* [Directions for this task]: Repeat exactly, and only, the lines of the entries below from the one with "Rendered at 2001 by 1125 pixels." through the one with "List each element's", both ends included.

* [Exercise inputs]:
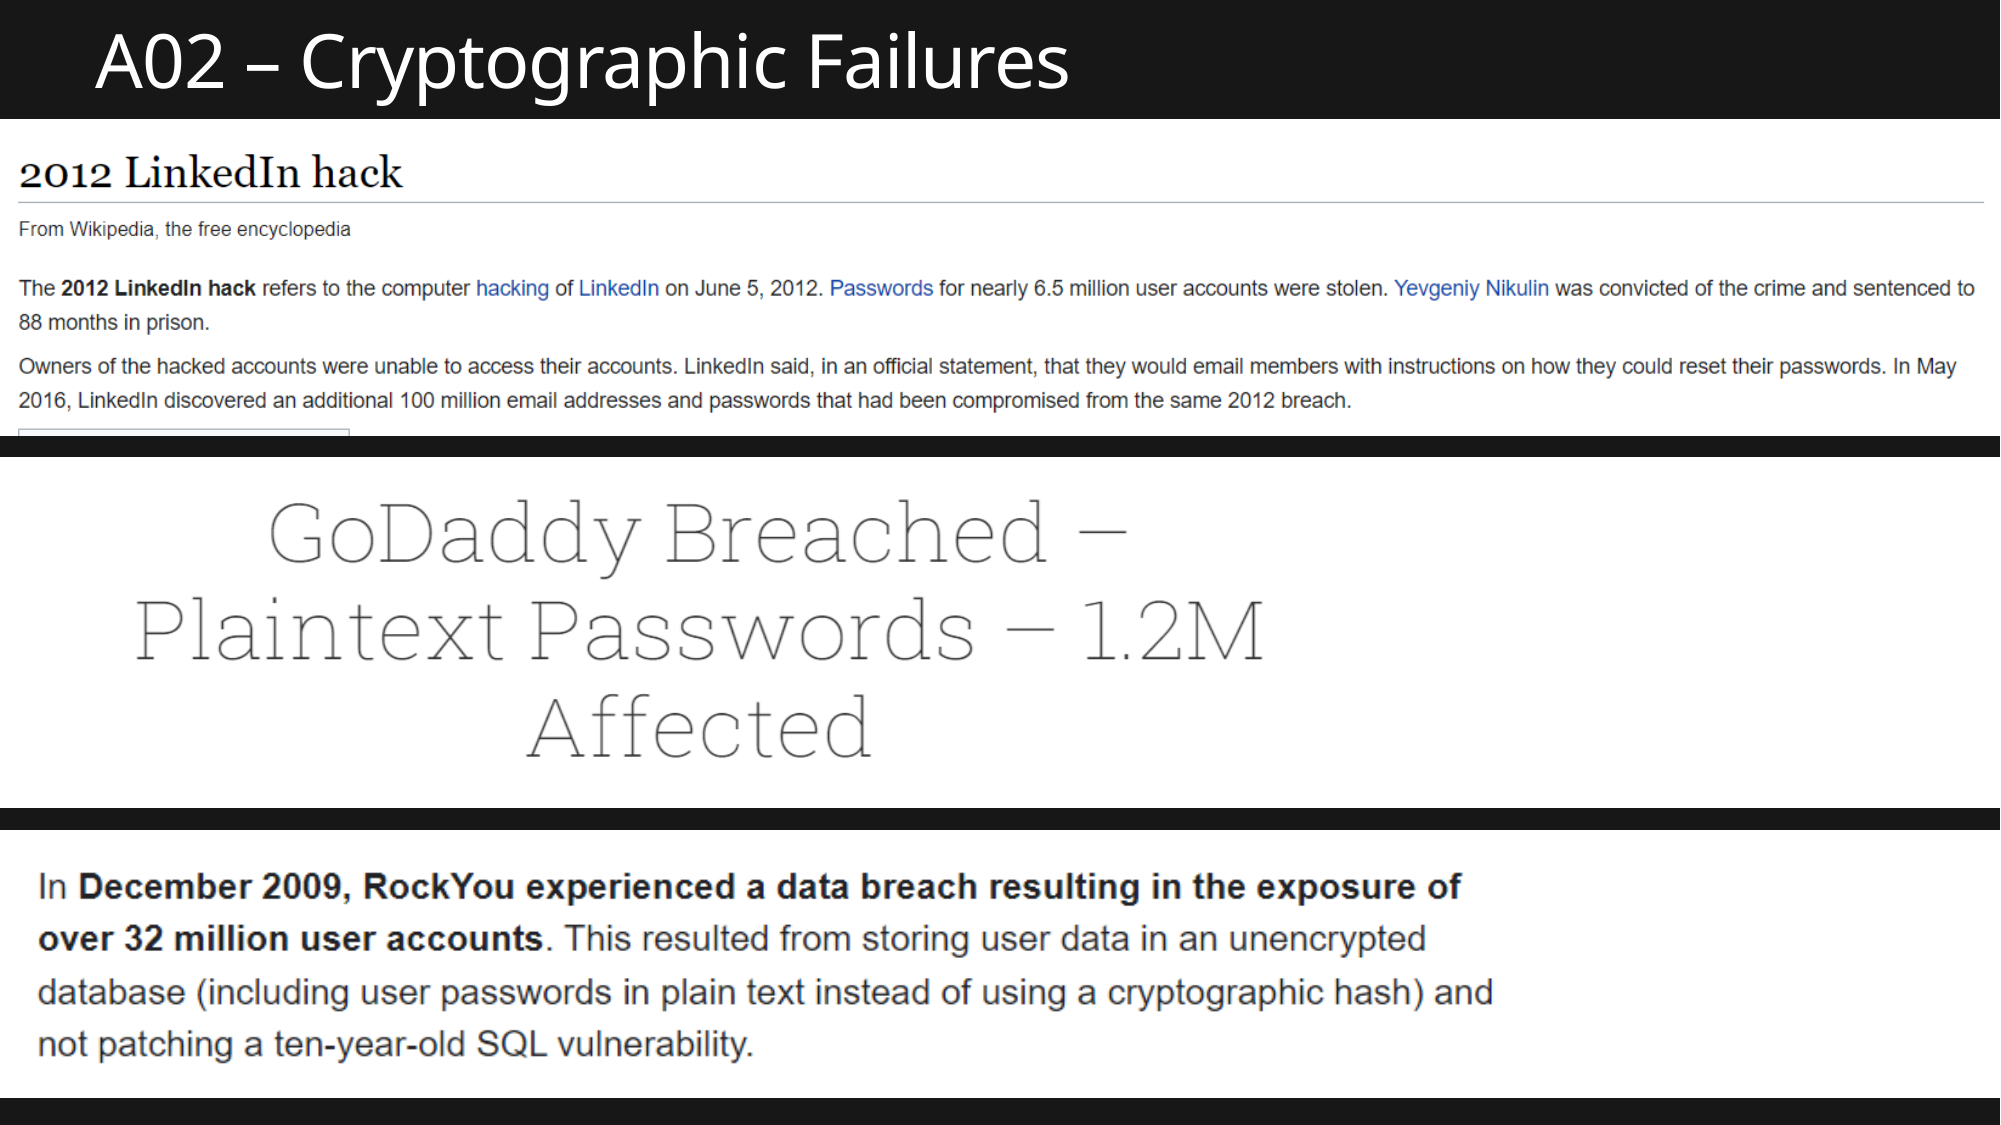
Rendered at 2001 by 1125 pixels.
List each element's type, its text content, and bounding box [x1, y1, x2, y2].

...

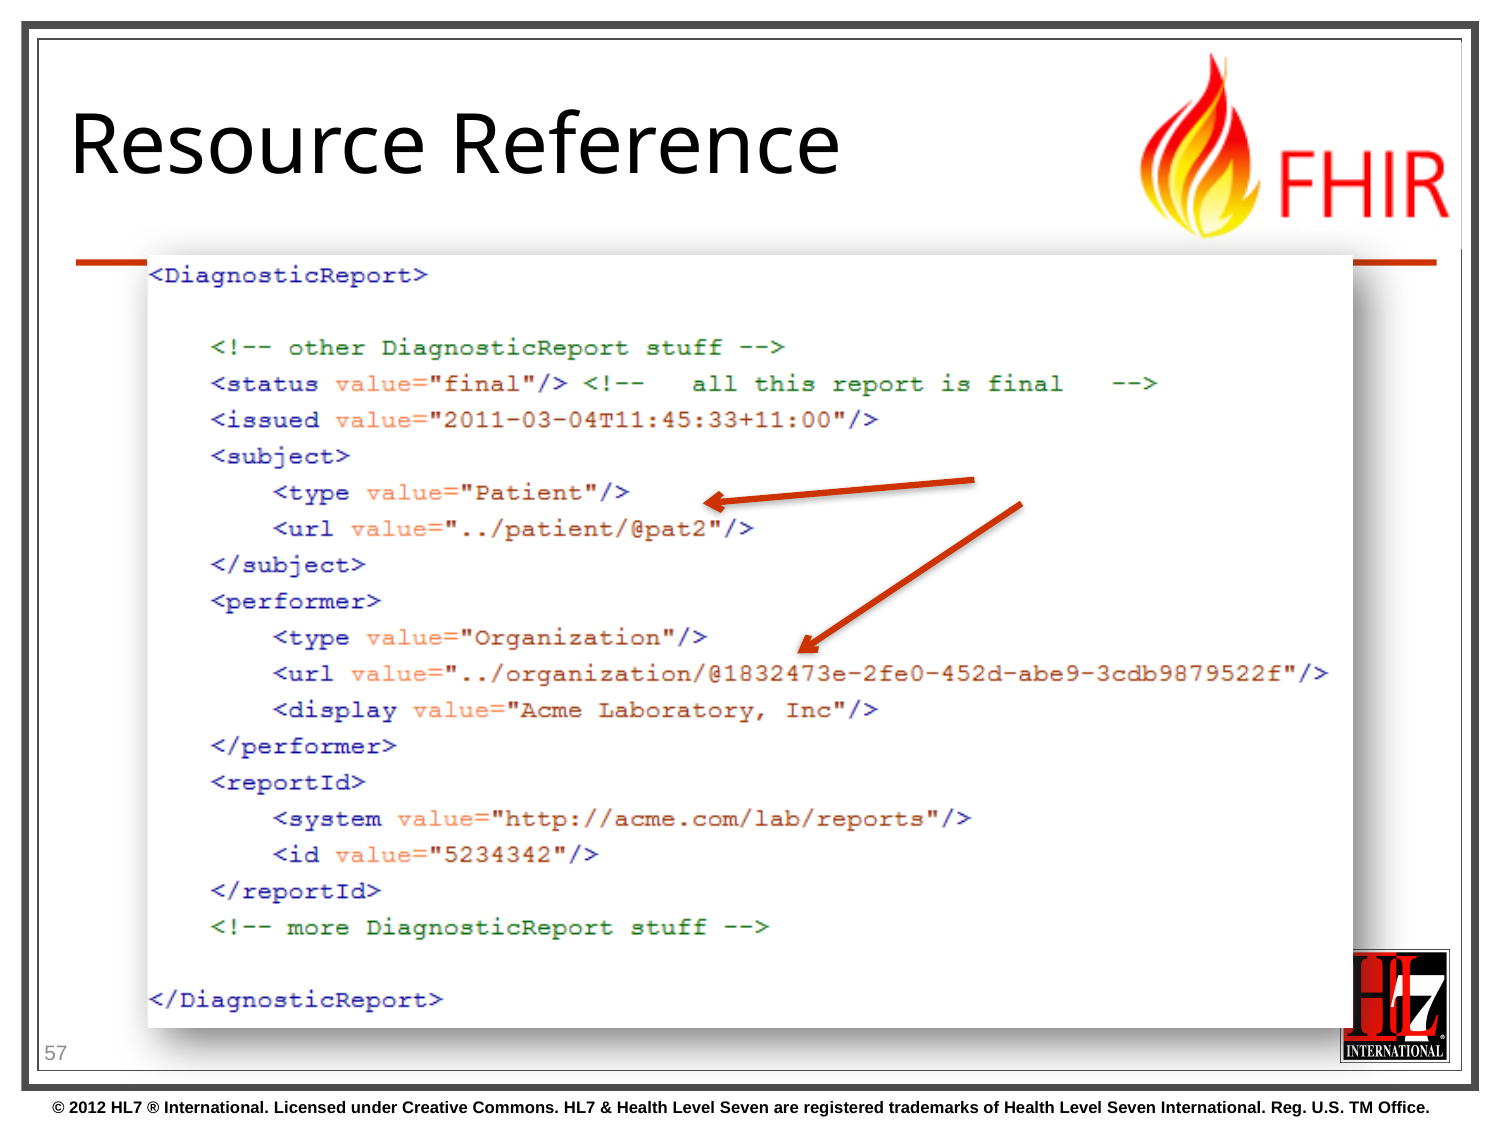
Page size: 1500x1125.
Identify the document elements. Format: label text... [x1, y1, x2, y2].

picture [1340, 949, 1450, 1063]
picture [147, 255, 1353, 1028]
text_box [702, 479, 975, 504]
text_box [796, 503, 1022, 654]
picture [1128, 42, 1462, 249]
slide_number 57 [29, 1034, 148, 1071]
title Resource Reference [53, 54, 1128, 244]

* [Written answer]:
Rendered at 2001 by 1125 pixels.
List each element's type, its text content, and bounding box [x1, y1, x2, y2].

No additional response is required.